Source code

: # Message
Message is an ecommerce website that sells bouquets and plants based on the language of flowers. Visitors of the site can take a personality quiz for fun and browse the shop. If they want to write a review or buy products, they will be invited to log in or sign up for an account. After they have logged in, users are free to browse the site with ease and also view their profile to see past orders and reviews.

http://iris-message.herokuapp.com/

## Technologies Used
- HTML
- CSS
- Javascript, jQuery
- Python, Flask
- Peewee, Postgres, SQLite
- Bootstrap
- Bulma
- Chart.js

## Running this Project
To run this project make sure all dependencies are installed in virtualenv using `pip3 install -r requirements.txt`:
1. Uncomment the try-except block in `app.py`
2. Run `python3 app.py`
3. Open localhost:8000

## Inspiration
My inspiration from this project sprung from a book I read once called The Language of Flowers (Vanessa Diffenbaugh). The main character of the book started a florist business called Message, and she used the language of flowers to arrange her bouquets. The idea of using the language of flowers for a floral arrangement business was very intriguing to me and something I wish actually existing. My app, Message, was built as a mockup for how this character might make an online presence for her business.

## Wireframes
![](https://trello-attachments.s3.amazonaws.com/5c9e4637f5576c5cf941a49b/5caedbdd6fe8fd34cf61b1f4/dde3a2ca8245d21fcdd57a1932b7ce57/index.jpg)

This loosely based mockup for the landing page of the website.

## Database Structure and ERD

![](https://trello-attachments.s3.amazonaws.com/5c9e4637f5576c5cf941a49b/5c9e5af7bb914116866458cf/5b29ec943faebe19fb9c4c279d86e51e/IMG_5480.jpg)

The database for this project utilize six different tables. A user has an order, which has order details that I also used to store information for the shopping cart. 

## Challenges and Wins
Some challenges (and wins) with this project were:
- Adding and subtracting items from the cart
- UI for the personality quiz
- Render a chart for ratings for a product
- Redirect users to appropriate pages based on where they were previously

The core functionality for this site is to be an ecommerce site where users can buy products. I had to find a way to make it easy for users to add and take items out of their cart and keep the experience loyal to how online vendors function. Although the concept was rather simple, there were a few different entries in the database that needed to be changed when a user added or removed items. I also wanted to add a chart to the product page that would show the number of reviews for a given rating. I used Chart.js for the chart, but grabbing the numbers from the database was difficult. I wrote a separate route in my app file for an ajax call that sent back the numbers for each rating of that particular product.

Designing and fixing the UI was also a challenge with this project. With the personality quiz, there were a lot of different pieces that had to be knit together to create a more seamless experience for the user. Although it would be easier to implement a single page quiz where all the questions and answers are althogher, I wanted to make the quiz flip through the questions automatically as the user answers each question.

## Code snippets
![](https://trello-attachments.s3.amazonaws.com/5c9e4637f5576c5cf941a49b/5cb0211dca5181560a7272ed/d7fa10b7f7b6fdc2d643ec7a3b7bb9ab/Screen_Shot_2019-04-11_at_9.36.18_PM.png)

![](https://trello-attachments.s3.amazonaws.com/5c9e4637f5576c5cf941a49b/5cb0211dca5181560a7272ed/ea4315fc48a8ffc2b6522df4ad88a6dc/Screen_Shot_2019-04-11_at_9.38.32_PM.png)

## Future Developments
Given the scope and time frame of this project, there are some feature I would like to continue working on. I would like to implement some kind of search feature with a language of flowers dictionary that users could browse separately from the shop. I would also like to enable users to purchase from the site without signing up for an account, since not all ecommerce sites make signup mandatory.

————————

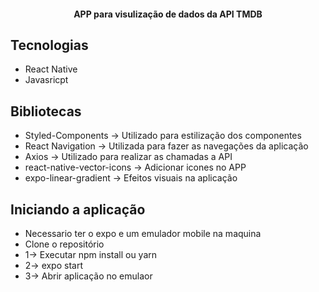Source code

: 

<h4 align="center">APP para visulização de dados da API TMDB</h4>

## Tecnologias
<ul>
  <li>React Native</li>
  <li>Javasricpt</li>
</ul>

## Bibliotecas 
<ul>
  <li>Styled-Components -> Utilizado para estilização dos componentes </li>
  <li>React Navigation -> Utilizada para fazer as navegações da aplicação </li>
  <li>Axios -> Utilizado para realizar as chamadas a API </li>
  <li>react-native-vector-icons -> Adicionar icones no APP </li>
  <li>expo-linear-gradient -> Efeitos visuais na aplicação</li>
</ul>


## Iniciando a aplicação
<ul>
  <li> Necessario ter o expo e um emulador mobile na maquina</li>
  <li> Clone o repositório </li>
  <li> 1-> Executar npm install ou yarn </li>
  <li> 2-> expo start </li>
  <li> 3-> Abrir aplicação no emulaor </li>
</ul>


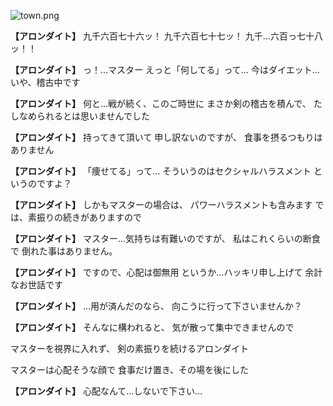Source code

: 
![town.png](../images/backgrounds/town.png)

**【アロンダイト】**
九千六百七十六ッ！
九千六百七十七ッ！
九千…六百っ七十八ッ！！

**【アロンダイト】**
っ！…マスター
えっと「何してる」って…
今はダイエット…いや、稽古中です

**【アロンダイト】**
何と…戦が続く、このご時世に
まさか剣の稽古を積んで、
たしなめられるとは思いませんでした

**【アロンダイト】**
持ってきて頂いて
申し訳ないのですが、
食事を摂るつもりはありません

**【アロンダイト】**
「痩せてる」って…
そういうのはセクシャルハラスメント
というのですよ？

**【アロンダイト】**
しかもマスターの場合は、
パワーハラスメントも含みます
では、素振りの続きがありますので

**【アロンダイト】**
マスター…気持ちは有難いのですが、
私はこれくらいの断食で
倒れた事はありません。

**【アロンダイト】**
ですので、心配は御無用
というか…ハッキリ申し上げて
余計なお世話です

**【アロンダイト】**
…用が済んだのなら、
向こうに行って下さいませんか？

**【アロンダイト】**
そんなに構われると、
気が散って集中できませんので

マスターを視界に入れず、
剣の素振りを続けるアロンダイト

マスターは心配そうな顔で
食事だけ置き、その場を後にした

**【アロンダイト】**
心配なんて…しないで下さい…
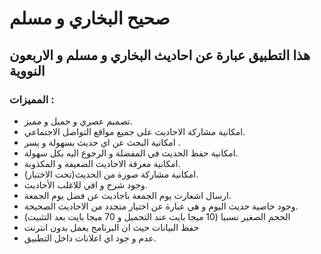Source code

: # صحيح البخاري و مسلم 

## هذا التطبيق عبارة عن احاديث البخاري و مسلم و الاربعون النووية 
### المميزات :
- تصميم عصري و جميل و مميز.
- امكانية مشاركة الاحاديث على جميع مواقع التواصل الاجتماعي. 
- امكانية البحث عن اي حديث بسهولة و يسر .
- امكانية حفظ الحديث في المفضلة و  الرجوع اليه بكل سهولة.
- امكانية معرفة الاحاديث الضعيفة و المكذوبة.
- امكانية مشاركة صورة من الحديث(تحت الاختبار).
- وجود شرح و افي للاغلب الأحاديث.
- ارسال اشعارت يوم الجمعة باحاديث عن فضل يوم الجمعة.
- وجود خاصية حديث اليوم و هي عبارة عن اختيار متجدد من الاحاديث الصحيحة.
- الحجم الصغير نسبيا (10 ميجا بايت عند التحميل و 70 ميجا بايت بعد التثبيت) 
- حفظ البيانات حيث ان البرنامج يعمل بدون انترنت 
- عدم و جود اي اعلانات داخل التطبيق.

————————

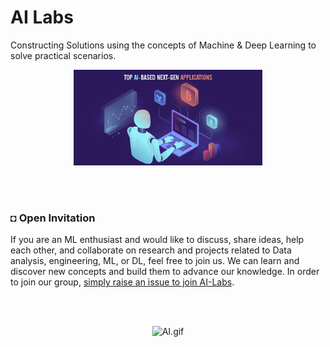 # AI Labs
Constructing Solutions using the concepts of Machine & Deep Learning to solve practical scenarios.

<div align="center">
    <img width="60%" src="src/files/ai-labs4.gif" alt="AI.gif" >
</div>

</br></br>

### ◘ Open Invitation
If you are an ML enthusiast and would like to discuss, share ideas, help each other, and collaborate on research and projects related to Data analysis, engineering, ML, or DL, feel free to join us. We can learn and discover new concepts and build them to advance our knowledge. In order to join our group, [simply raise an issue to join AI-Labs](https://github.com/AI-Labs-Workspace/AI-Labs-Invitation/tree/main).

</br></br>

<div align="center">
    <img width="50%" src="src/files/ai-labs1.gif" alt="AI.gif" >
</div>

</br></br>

————————

Rewrite the stretch of the material from the line containing "The core functionality" through the line containing "Given the scope", swapping "personality quiz" for "flower quiz" and leaving everything else unchanged.

The core functionality for this site is to be an ecommerce site where users can buy products. I had to find a way to make it easy for users to add and take items out of their cart and keep the experience loyal to how online vendors function. Although the concept was rather simple, there were a few different entries in the database that needed to be changed when a user added or removed items. I also wanted to add a chart to the product page that would show the number of reviews for a given rating. I used Chart.js for the chart, but grabbing the numbers from the database was difficult. I wrote a separate route in my app file for an ajax call that sent back the numbers for each rating of that particular product.

Designing and fixing the UI was also a challenge with this project. With the flower quiz, there were a lot of different pieces that had to be knit together to create a more seamless experience for the user. Although it would be easier to implement a single page quiz where all the questions and answers are althogher, I wanted to make the quiz flip through the questions automatically as the user answers each question.

## Code snippets
![](https://trello-attachments.s3.amazonaws.com/5c9e4637f5576c5cf941a49b/5cb0211dca5181560a7272ed/d7fa10b7f7b6fdc2d643ec7a3b7bb9ab/Screen_Shot_2019-04-11_at_9.36.18_PM.png)

![](https://trello-attachments.s3.amazonaws.com/5c9e4637f5576c5cf941a49b/5cb0211dca5181560a7272ed/ea4315fc48a8ffc2b6522df4ad88a6dc/Screen_Shot_2019-04-11_at_9.38.32_PM.png)

## Future Developments
Given the scope and time frame of this project, there are some feature I would like to continue working on. I would like to implement some kind of search feature with a language of flowers dictionary that users could browse separately from the shop. I would also like to enable users to purchase from the site without signing up for an account, since not all ecommerce sites make signup mandatory.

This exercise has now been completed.